▸ TASK OBJECTIVE
Below are the entries; tally the lines holding the string "text" and give only that figure.

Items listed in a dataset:
====================

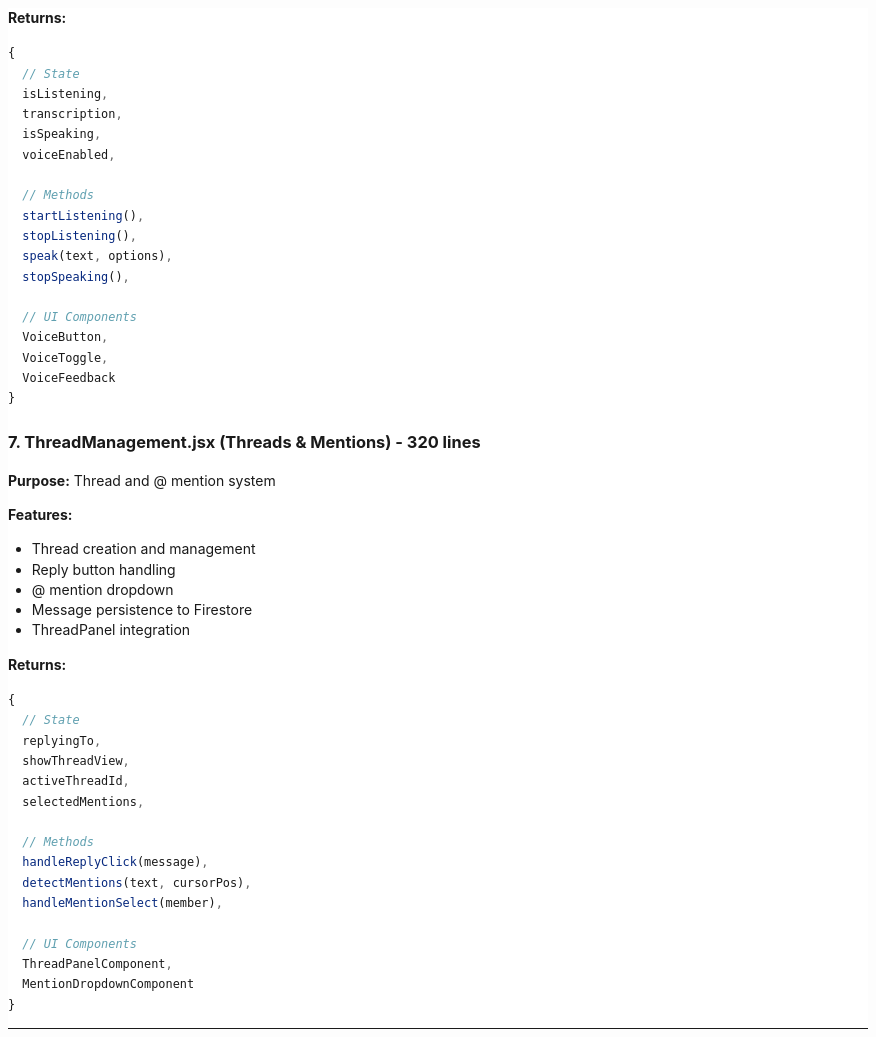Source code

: **Returns:**
```javascript
{
  // State
  isListening,
  transcription,
  isSpeaking,
  voiceEnabled,

  // Methods
  startListening(),
  stopListening(),
  speak(text, options),
  stopSpeaking(),

  // UI Components
  VoiceButton,
  VoiceToggle,
  VoiceFeedback
}
```

### 7. ThreadManagement.jsx (Threads & Mentions) - 320 lines
**Purpose:** Thread and @ mention system

**Features:**
- Thread creation and management
- Reply button handling
- @ mention dropdown
- Message persistence to Firestore
- ThreadPanel integration

**Returns:**
```javascript
{
  // State
  replyingTo,
  showThreadView,
  activeThreadId,
  selectedMentions,

  // Methods
  handleReplyClick(message),
  detectMentions(text, cursorPos),
  handleMentionSelect(member),

  // UI Components
  ThreadPanelComponent,
  MentionDropdownComponent
}
```

---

====================

▸ FINISHED TASK
2